Excerpted passage »
»»

Today, this Nixon-as-victim narrative fits neatly within the MAGA movement’s worldview of Donald Trump squaring off against an entrenched, center-left “deep state.” In August, a former Nixon lawyer who served on his Domestic Council, Geoff Shepard, made such a case during an appearance on Tucker Carlon’s podcast. Amid discussing his own take on Watergate — that the scandal was a deep state ploy to elect Massachusetts Sen. Ted Kennedy as president — Shepard invoked numerous Watergate conspiracy theories as a means to defend Trump.
“If Donald Trump hoped to understand what he would face upon moving into the White House in 2017, he would have done well to study what happened to Richard Nixon nearly fifty years prior,” Shepard writes in his 2021 book, The Nixon Conspiracy: Watergate and the Plot to Remove the President. “By the time Nixon took power in 1969, the ‘Deep State’ had held the reins of power for forty years and wasn’t about to give it up.”
Shepard’s argument speaks not just to today’s QAnon-inflected paranoia, but also to how such thinking has become institutionalized within the mainstream conservative movement. And the Nixon Foundation, whom Shepard is intimately involved with as a kind of in-house historian, has been more than happy to play along.

««

Provided data »
»»

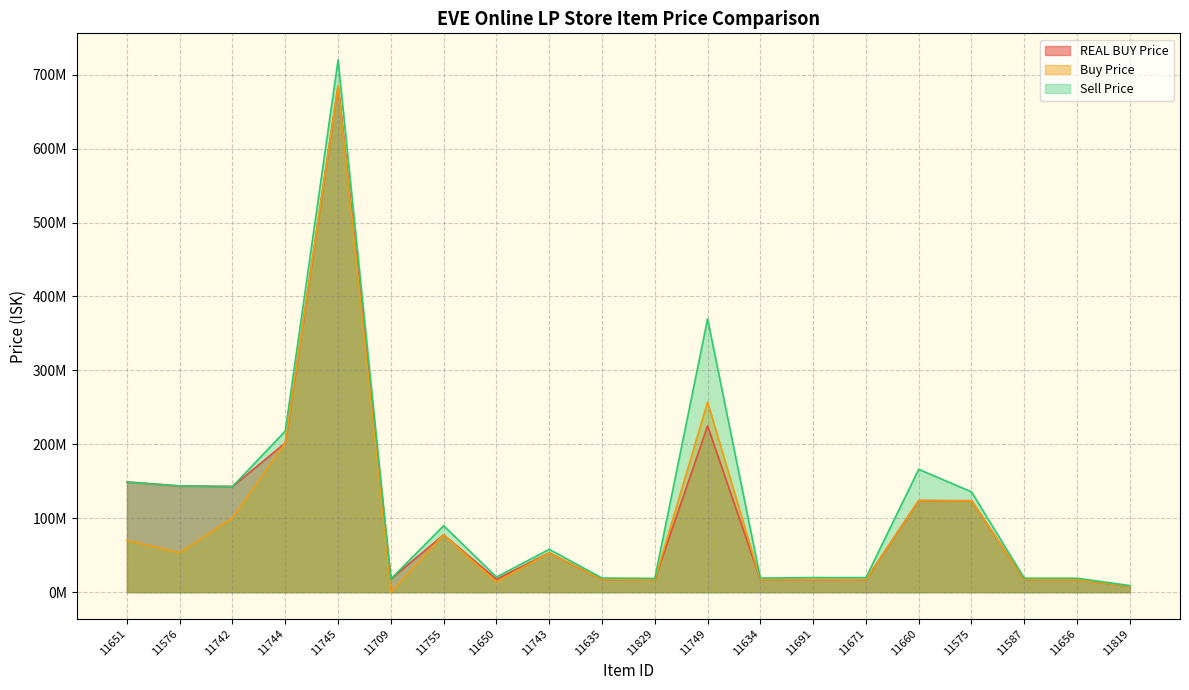

What is the label of the 17th point from the left?

11575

««

Activity list »
1. Change "podcast" to "show" in the passage on Nixon and the deep state between "Today, this Nixon-as-victim" and "to defend Trump.", inclusive, and give that stretch in full.
2. Write what comes next in the passage about Nixon and the deep state, picking up after its final sentence.

Answers in order »
1.
Today, this Nixon-as-victim narrative fits neatly within the MAGA movement’s worldview of Donald Trump squaring off against an entrenched, center-left “deep state.” In August, a former Nixon lawyer who served on his Domestic Council, Geoff Shepard, made such a case during an appearance on Tucker Carlon’s show. Amid discussing his own take on Watergate — that the scandal was a deep state ploy to elect Massachusetts Sen. Ted Kennedy as president — Shepard invoked numerous Watergate conspiracy theories as a means to defend Trump.

2.
Indeed, the Nixon Foundation has long attempted to control the historical record as a way to resurrect its namesake’s reputation, as Nixon and his movement were kept at the periphery of conservative politics. For years, the foundation was incredibly protective, only granting access to key documents and important historical artifacts — for example, the president’s intimate diaries — to pro-Nixon scholars, keeping them out of the hands of left-leaning academics and the nonpartisan National Archives.
While Michael Koncewicz, a Nixon historian who worked at the official presidential library and museum, says that the National Archives typically let presidential foundations set the public narrative about their namesake, that practice is “especially glaring and troublesome when it comes to the only president to ever resign in America.”
And when Nixon’s official library and museum finally opened 34 years ago in Yorba Linda, California, it offered a particularly biased curation of his story, with an exhibit, Koncewicz explains, arguing “that Richard Nixon was taken down by the liberal establishment — both in the media and inside the government — to reverse the results of the 1972 election.”
These instances of revisionism appear to be in service of a much more cynical, revanchist narrative, one that positions Nixon’s ultimate project — the unwinding of the administrative state and the government employees who uphold it — as a task to be completed by Trump.
Much like Project 2025, the now-infamous plans crafted by the Heritage Foundation to guide a second Trump presidency, Nixon’s allies were deeply preoccupied with ridding the federal government of ideological opponents, explains historian Rick Perlstein, author of two in-depth books about Nixon: Nixonland: The Rise of a President and the Fracturing of America and The Invisible Bridge: The Fall of Nixon and the Rise of Reagan. They even had their own Nixon-era blueprint to carry this out: the “Malek Manual,” a document authored by close Nixon ally Fred Malek — most famous for carrying out Nixon’s orders to remove all Jewish workers employed by the Bureau of Labor Statistics — and which sought to expel all federal workers deemed disloyal to Nixon.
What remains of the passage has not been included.